Your goal:
Reproduce the lines below verbatim, starting with the first one and continuing through the line that contains "exposure: black level correction 0, exposure 1.467".

Materials provided:
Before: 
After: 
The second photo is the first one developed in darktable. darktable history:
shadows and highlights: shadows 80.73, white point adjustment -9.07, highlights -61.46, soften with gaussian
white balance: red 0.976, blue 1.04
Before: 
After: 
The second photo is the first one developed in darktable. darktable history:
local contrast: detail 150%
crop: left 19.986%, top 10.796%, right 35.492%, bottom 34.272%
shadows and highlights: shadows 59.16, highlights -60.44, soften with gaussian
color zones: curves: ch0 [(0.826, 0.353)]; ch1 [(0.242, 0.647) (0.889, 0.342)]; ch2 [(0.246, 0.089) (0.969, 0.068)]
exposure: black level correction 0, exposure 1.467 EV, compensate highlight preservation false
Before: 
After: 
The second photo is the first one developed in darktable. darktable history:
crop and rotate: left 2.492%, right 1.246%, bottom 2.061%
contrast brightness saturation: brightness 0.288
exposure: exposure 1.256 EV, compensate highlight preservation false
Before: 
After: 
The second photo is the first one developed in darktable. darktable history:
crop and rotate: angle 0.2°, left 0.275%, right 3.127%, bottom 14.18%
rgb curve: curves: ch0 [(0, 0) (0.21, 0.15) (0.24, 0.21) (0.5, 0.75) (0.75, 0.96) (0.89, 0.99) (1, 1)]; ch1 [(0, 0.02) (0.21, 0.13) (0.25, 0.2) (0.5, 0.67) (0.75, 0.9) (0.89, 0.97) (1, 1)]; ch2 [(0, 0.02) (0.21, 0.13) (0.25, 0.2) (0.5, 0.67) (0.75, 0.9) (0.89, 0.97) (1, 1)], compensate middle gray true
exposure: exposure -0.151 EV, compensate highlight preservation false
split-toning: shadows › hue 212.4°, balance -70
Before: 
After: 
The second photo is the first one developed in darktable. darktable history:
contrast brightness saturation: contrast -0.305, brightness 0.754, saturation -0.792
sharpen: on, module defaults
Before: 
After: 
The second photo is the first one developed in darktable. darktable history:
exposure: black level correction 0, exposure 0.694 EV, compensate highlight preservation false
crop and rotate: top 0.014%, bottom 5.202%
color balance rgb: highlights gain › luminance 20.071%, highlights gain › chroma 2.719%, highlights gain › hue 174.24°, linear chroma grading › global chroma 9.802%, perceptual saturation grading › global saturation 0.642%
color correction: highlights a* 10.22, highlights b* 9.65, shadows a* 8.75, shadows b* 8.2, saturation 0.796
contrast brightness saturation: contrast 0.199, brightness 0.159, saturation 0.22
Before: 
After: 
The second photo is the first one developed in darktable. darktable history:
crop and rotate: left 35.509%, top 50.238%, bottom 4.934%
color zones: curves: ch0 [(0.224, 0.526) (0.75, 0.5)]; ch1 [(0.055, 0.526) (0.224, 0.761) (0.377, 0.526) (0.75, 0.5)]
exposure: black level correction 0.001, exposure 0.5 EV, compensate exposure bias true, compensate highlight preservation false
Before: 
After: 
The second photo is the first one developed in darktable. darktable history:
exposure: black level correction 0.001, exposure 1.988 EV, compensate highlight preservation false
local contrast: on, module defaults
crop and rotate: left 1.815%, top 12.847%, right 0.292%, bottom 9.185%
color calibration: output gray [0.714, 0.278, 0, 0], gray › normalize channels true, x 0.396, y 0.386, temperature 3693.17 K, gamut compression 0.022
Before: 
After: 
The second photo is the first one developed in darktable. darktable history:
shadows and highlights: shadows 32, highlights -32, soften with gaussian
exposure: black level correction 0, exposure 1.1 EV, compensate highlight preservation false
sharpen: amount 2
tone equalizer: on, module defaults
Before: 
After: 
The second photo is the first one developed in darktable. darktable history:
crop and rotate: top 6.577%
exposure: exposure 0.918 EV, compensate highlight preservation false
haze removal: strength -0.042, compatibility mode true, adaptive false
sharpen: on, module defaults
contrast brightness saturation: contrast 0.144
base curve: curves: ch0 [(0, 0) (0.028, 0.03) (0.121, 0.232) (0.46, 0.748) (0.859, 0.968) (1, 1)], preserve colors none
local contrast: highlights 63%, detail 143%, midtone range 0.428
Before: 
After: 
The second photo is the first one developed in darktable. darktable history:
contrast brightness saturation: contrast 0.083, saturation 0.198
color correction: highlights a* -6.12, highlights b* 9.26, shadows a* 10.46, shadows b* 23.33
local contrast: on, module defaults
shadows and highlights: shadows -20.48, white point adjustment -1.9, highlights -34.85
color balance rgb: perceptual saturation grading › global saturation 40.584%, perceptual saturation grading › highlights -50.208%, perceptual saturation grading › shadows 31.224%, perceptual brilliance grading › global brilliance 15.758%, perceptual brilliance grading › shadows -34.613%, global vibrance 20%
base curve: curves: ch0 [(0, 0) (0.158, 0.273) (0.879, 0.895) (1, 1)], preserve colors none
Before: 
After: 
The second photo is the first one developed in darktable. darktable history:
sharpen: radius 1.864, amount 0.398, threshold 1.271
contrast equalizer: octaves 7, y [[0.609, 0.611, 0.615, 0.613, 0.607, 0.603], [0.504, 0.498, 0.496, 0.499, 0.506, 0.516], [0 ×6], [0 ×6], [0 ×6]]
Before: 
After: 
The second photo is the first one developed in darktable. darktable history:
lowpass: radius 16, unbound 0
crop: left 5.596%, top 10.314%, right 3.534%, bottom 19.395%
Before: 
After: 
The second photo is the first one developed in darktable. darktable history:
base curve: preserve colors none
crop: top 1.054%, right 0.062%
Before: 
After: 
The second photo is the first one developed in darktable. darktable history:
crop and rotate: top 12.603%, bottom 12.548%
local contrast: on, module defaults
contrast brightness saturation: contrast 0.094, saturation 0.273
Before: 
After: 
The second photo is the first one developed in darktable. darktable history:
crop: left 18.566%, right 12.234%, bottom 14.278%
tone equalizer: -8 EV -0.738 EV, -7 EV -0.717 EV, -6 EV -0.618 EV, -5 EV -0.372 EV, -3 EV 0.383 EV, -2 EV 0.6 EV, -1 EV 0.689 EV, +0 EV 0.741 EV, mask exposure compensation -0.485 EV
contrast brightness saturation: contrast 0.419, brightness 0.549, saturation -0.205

Reply:
Before: 
After: 
The second photo is the first one developed in darktable. darktable history:
shadows and highlights: shadows 80.73, white point adjustment -9.07, highlights -61.46, soften with gaussian
white balance: red 0.976, blue 1.04
Before: 
After: 
The second photo is the first one developed in darktable. darktable history:
local contrast: detail 150%
crop: left 19.986%, top 10.796%, right 35.492%, bottom 34.272%
shadows and highlights: shadows 59.16, highlights -60.44, soften with gaussian
color zones: curves: ch0 [(0.826, 0.353)]; ch1 [(0.242, 0.647) (0.889, 0.342)]; ch2 [(0.246, 0.089) (0.969, 0.068)]
exposure: black level correction 0, exposure 1.467 EV, compensate highlight preservation false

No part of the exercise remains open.